Major climate change resilience project in Pakistan secures funding
United Nations’ (UN) Food and Agriculture Organization (FAO) said the Board of the Green Climate Fund (GCF) has approved a FAO project designed to transform Pakistan’s Indus River Basin by making this vital food-producing region more resilient to climate change.
To be specific, GCF has provided FAO with a grant of nearly $35 million for this work, while the provincial governments of Punjab and Sindh have committed an additional $12.7 million in co-financing to be managed by FAO.
“We are at a critical moment that calls for bold climate action that can stimulate concrete solutions to help build resilience. The approval of this project – the first FAO-led GCF project in Asia – is an important step forward in FAO’s broader support to countries to respond to climate change, in partnership with the GCF,” Maria Helena Semedo, FAO Deputy Director-General, Climate and Natural Resources, said.
In the Indus River Basin, agriculture employs nearly 26 percent of Pakistan’s labour force and produces more than 90 percent of the country’s agriculture outputs.
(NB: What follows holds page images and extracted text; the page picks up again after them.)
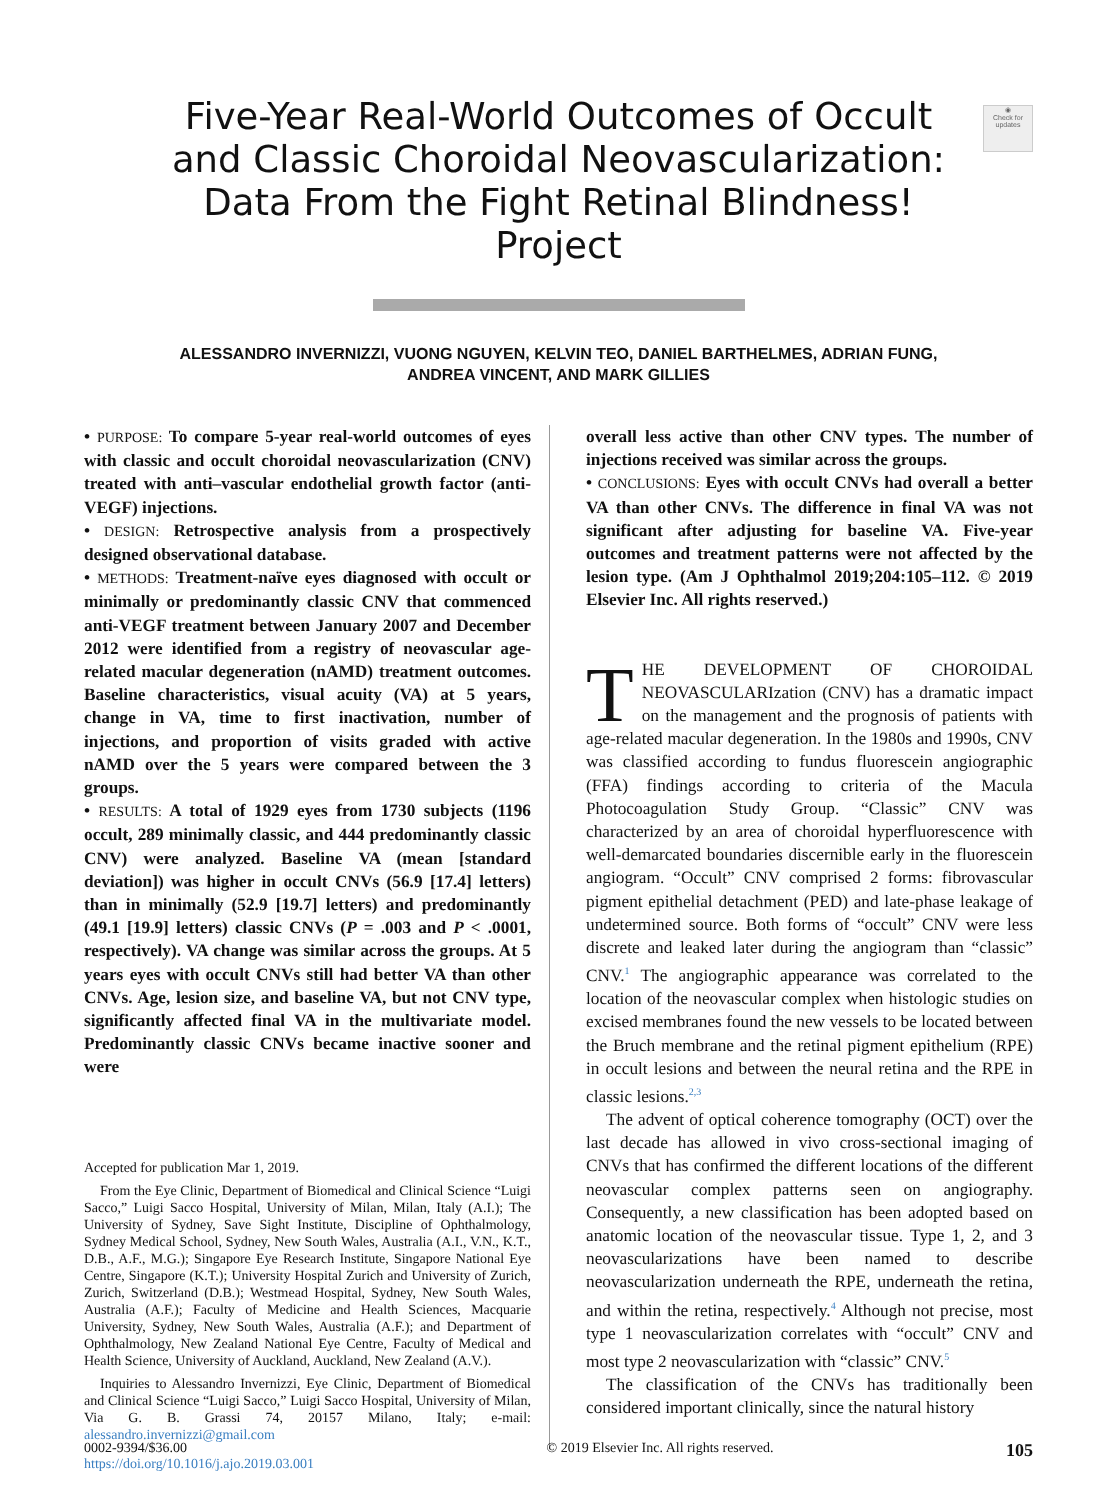◉
Check for updates
Five-Year Real-World Outcomes of Occult and Classic Choroidal Neovascularization: Data From the Fight Retinal Blindness! Project
ALESSANDRO INVERNIZZI, VUONG NGUYEN, KELVIN TEO, DANIEL BARTHELMES, ADRIAN FUNG,
ANDREA VINCENT, AND MARK GILLIES
• PURPOSE: To compare 5-year real-world outcomes of eyes with classic and occult choroidal neovascularization (CNV) treated with anti–vascular endothelial growth factor (anti-VEGF) injections.
• DESIGN: Retrospective analysis from a prospectively designed observational database.
• METHODS: Treatment-naïve eyes diagnosed with occult or minimally or predominantly classic CNV that commenced anti-VEGF treatment between January 2007 and December 2012 were identified from a registry of neovascular age-related macular degeneration (nAMD) treatment outcomes. Baseline characteristics, visual acuity (VA) at 5 years, change in VA, time to first inactivation, number of injections, and proportion of visits graded with active nAMD over the 5 years were compared between the 3 groups.
• RESULTS: A total of 1929 eyes from 1730 subjects (1196 occult, 289 minimally classic, and 444 predominantly classic CNV) were analyzed. Baseline VA (mean [standard deviation]) was higher in occult CNVs (56.9 [17.4] letters) than in minimally (52.9 [19.7] letters) and predominantly (49.1 [19.9] letters) classic CNVs (P = .003 and P < .0001, respectively). VA change was similar across the groups. At 5 years eyes with occult CNVs still had better VA than other CNVs. Age, lesion size, and baseline VA, but not CNV type, significantly affected final VA in the multivariate model. Predominantly classic CNVs became inactive sooner and were
Accepted for publication Mar 1, 2019.
From the Eye Clinic, Department of Biomedical and Clinical Science “Luigi Sacco,” Luigi Sacco Hospital, University of Milan, Milan, Italy (A.I.); The University of Sydney, Save Sight Institute, Discipline of Ophthalmology, Sydney Medical School, Sydney, New South Wales, Australia (A.I., V.N., K.T., D.B., A.F., M.G.); Singapore Eye Research Institute, Singapore National Eye Centre, Singapore (K.T.); University Hospital Zurich and University of Zurich, Zurich, Switzerland (D.B.); Westmead Hospital, Sydney, New South Wales, Australia (A.F.); Faculty of Medicine and Health Sciences, Macquarie University, Sydney, New South Wales, Australia (A.F.); and Department of Ophthalmology, New Zealand National Eye Centre, Faculty of Medical and Health Science, University of Auckland, Auckland, New Zealand (A.V.).
Inquiries to Alessandro Invernizzi, Eye Clinic, Department of Biomedical and Clinical Science “Luigi Sacco,” Luigi Sacco Hospital, University of Milan, Via G. B. Grassi 74, 20157 Milano, Italy; e-mail: alessandro.invernizzi@gmail.com
overall less active than other CNV types. The number of injections received was similar across the groups.
• CONCLUSIONS: Eyes with occult CNVs had overall a better VA than other CNVs. The difference in final VA was not significant after adjusting for baseline VA. Five-year outcomes and treatment patterns were not affected by the lesion type. (Am J Ophthalmol 2019;204:105–112. © 2019 Elsevier Inc. All rights reserved.)
THE DEVELOPMENT OF CHOROIDAL NEOVASCULARIzation (CNV) has a dramatic impact on the management and the prognosis of patients with age-related macular degeneration. In the 1980s and 1990s, CNV was classified according to fundus fluorescein angiographic (FFA) findings according to criteria of the Macula Photocoagulation Study Group. “Classic” CNV was characterized by an area of choroidal hyperfluorescence with well-demarcated boundaries discernible early in the fluorescein angiogram. “Occult” CNV comprised 2 forms: fibrovascular pigment epithelial detachment (PED) and late-phase leakage of undetermined source. Both forms of “occult” CNV were less discrete and leaked later during the angiogram than “classic” CNV.<sup>1</sup> The angiographic appearance was correlated to the location of the neovascular complex when histologic studies on excised membranes found the new vessels to be located between the Bruch membrane and the retinal pigment epithelium (RPE) in occult lesions and between the neural retina and the RPE in classic lesions.<sup>2,3</sup>
The advent of optical coherence tomography (OCT) over the last decade has allowed in vivo cross-sectional imaging of CNVs that has confirmed the different locations of the different neovascular complex patterns seen on angiography. Consequently, a new classification has been adopted based on anatomic location of the neovascular tissue. Type 1, 2, and 3 neovascularizations have been named to describe neovascularization underneath the RPE, underneath the retina, and within the retina, respectively.<sup>4</sup> Although not precise, most type 1 neovascularization correlates with “occult” CNV and most type 2 neovascularization with “classic” CNV.<sup>5</sup>
The classification of the CNVs has traditionally been considered important clinically, since the natural history
0002-9394/$36.00
https://doi.org/10.1016/j.ajo.2019.03.001
© 2019 Elsevier Inc. All rights reserved.
105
However, extended droughts and floods have affected millions of people in recent years.
Such extreme weather events are expected to become more frequent and severe in Pakistan as a result of climate change.
As temperatures continue to rise and precipitation patterns continue to change, water will become increasingly scarce and difficult for farmers to utilize, jeopardizing the food security and livelihoods of Indus Basin farmers, as well as overall food security in Pakistan.
“This new FAO project, thanks to support from the Green Climate Fund and the Government, will help shift Pakistan and its Indus Basin agriculture from a current situation of high vulnerability toward an alternative paradigm wherein better information, water management and farming practices will significantly increase resilience to climate change,” said Mina Dowlatchahi, FAO Representative in Pakistan.
“This is a major commitment and we look forward to working with government and other partners for the direct benefit of some 1.3 million rural people and indirectly for millions more,” she added.